- _Available records_

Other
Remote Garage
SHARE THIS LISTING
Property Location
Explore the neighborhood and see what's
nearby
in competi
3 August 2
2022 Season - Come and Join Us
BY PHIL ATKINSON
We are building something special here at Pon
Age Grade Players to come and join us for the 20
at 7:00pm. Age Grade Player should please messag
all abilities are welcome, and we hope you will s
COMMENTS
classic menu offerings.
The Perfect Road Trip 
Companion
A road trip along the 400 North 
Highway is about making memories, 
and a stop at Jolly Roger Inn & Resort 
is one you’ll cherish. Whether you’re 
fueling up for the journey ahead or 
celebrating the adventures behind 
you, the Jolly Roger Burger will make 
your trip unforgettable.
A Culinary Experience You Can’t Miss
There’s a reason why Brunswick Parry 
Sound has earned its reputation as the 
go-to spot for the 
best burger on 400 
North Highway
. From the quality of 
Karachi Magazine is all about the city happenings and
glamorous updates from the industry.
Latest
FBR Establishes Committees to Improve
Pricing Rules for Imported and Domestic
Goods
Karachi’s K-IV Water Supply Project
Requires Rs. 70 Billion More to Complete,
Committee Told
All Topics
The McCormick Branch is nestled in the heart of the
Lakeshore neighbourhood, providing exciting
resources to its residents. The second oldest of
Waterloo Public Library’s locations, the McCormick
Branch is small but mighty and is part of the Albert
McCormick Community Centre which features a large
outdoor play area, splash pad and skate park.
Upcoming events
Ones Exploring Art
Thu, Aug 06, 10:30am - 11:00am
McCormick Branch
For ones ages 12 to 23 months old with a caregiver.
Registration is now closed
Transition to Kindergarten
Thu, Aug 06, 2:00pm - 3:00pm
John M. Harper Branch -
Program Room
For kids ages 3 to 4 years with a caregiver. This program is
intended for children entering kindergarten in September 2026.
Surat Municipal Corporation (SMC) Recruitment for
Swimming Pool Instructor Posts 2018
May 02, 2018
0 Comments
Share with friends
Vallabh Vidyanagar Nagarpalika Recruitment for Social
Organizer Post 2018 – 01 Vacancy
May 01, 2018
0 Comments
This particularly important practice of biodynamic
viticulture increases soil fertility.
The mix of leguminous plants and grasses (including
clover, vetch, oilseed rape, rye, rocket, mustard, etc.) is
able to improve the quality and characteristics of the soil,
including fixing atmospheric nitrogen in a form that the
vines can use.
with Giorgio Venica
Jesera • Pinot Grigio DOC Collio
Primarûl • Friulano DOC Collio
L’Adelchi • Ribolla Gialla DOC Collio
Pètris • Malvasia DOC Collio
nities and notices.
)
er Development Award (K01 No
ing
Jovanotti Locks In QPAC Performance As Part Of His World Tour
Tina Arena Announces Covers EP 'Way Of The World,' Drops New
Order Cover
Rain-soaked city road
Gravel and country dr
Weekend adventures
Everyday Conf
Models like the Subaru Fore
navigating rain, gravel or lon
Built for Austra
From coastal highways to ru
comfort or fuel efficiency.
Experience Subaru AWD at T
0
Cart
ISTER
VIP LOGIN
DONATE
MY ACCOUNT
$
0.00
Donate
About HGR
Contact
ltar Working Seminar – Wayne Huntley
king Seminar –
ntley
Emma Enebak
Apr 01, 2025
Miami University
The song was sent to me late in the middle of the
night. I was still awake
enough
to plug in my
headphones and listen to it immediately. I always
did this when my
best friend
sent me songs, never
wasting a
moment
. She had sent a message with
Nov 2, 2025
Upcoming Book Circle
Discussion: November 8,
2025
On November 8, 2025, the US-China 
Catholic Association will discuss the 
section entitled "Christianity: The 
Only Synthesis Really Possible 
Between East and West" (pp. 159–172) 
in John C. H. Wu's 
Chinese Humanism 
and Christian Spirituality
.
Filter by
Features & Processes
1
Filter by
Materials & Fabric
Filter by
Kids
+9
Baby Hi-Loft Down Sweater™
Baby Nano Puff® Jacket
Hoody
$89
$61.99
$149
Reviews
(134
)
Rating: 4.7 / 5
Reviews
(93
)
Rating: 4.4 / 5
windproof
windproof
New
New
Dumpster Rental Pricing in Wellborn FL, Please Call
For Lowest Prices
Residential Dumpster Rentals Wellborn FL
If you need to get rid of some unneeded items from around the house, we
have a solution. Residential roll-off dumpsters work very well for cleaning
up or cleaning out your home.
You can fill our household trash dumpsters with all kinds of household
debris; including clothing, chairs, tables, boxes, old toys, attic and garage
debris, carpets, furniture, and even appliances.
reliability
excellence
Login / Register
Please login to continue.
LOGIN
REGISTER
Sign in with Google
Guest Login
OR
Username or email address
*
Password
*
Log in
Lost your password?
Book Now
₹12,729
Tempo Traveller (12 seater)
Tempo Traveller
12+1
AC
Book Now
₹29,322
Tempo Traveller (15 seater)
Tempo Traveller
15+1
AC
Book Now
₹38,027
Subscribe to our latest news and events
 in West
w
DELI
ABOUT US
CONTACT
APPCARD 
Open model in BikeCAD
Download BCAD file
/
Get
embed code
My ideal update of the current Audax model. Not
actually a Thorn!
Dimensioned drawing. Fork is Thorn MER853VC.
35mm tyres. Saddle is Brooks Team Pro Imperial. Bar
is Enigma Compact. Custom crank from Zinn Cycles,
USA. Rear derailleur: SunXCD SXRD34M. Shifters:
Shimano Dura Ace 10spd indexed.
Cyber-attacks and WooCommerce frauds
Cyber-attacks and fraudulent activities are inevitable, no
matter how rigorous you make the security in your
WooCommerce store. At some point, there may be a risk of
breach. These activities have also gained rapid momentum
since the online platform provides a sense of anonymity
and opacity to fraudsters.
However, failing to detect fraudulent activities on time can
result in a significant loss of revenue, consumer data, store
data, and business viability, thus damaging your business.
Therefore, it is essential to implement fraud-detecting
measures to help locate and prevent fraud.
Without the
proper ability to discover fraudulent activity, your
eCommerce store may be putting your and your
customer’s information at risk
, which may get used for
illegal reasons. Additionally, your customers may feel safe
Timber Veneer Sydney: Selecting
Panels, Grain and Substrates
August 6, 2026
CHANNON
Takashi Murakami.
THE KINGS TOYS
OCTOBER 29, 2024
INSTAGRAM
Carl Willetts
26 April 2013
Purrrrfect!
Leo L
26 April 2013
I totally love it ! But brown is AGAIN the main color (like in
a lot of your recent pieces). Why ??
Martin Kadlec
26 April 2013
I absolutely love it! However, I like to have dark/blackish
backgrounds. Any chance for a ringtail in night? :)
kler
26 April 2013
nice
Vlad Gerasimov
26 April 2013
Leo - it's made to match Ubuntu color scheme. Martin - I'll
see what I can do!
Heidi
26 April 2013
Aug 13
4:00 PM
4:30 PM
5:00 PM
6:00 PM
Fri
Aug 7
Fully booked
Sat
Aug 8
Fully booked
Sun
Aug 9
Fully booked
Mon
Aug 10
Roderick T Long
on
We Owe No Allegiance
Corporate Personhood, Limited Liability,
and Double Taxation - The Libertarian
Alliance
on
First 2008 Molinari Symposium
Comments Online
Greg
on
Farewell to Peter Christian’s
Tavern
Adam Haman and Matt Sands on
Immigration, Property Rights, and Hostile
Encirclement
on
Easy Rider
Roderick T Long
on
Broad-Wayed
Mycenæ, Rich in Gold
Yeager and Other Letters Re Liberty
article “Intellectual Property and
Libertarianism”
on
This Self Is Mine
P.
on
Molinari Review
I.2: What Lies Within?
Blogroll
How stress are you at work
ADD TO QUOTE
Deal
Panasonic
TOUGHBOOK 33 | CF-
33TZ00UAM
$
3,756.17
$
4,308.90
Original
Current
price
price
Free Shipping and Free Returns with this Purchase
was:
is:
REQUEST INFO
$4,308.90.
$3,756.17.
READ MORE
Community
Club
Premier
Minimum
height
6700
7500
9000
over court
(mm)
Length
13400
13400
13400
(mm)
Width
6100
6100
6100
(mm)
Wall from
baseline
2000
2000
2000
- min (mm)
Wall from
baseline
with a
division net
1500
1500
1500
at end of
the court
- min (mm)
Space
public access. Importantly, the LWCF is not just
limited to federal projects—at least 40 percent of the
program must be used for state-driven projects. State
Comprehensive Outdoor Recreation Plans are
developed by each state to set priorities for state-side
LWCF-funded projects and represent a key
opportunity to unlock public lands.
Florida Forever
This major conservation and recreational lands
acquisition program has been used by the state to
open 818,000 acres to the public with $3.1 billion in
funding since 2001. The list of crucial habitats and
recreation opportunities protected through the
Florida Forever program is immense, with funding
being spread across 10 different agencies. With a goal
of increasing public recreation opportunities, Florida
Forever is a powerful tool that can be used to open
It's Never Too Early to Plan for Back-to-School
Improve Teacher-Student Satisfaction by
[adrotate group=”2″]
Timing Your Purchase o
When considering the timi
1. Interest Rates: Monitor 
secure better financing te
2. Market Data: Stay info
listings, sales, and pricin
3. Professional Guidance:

- _What you have to do_
When a line in the material above includes the word "ages", copy that line.

- _Written answer_
For ones ages 12 to 23 months old with a caregiver.
For kids ages 3 to 4 years with a caregiver. This program is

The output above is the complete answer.